Brief:
Search the material below for the word "điều". Copy every line where it is found.
Information given Start Marker
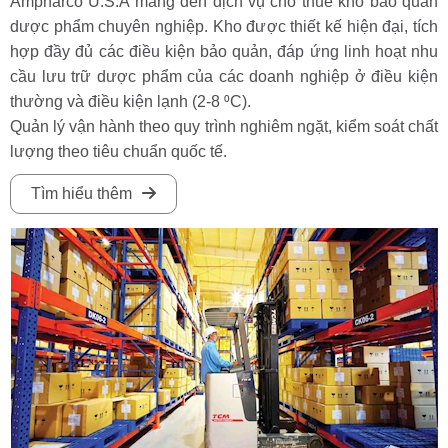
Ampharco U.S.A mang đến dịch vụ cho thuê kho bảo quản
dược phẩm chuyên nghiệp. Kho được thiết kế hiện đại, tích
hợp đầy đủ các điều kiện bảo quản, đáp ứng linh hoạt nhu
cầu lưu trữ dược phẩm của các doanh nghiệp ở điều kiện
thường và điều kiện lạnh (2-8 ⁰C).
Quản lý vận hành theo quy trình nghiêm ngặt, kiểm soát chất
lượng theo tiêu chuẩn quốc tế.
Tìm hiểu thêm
Information given End Marker
Information given Start Marker
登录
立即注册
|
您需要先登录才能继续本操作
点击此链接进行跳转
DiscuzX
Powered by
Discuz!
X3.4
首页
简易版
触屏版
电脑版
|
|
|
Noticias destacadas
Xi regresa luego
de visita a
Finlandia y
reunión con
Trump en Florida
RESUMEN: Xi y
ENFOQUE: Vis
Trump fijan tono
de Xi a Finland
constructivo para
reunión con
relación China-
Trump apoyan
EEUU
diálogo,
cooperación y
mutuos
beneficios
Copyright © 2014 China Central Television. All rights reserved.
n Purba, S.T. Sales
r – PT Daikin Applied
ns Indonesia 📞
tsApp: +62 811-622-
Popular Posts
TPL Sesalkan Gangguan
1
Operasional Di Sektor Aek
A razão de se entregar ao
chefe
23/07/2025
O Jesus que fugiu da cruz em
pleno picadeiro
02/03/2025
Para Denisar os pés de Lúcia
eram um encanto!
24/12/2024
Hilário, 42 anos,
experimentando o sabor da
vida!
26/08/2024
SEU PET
Information given End Marker
Written response:
hợp đầy đủ các điều kiện bảo quản, đáp ứng linh hoạt nhu
cầu lưu trữ dược phẩm của các doanh nghiệp ở điều kiện
thường và điều kiện lạnh (2-8 ⁰C).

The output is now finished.